The SMMT also flags that battery electric vehicle sales rose by 18.9%, with 45,323 drivers choosing BEVs over fossil-fuel powered cars.
But as this growth was less than the overall recorded by the market, BEV market share slipped back slightly to 16.6% from 16.9% a year ago.
Mike Hawes, SMMT chief executive, says the government must offer more incentives to encourage motorists to switch to electric cars.

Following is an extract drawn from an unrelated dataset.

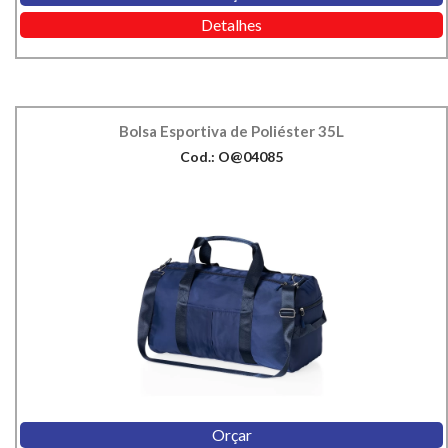
Detalhes
Bolsa Esportiva de Poliéster 35L
Cod.: O@04085
Orçar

📢”A bumper September means the new car market remains strong despite economic challenges. However, with tougher EV targets for manufacturers coming into force next year, we need to accelerate the transition, encouraging all motorists to make the switch”@MikeHawesSMMT pic.twitter.com/hnldRunT48
— SMMT (@SMMT) October 5, 2023
Amazon: We disagree with Ofcom’s findings
Amazon says it disagrees with Ofcom, but has pledged to work constructively with the CMA over its probe into the cloud market.
An Amazon Web Services (AWS) spokesperson said in a statement:
“We disagree with Ofcom’s findings and believe they are based on a fundamental misconception of how the IT sector functions.”
The boss of a UK cloud computing company has welcomed Ofcom’s decision to refer the industry to the competition authorities.
Mark Boost, the CEO of Civo said:
“I applaud this bold action from Ofcom. A referral to the Competition and Markets Authority (CMA) is an unprecedented opportunity to make the cloud market a truly competitive space. This means empowering any company to develop and grow cutting-edge cloud services, and ensuring customers can readily move around to find the best solution to match their needs.”
“The CMA’s broad enforcement powers opens the door to wide-ranging remedies. Action will need to be a balancing act. It will be particularly important to tackle egress fees, either through significant price controls or the most ambitious choice: abolishing them entirely. The price point charged on egress by hyperscalers is out of control, and creates huge practical and financial obstacles for customers to move to another cloud provider. Urgent changes are also needed to how hyperscalers structure their services to enable customers to reap the benefits of simultaneously accessing multiple different providers, as well as a review of the fairness of incentives for loyal customers.”
“This is only the beginning of an 18 month journey before we know the decision made by the CMA. In the meantime, this investigation can also be a spur for immediate action from industry. Emerging cloud providers are rapidly stepping up to offer an alternative way forward to the hyperscalers. This vision is founded on putting the needs of the user back at the heart of cloud computing: transparent, predictable pricing; a streamlined experience; and super-fast, reliable services across the board.”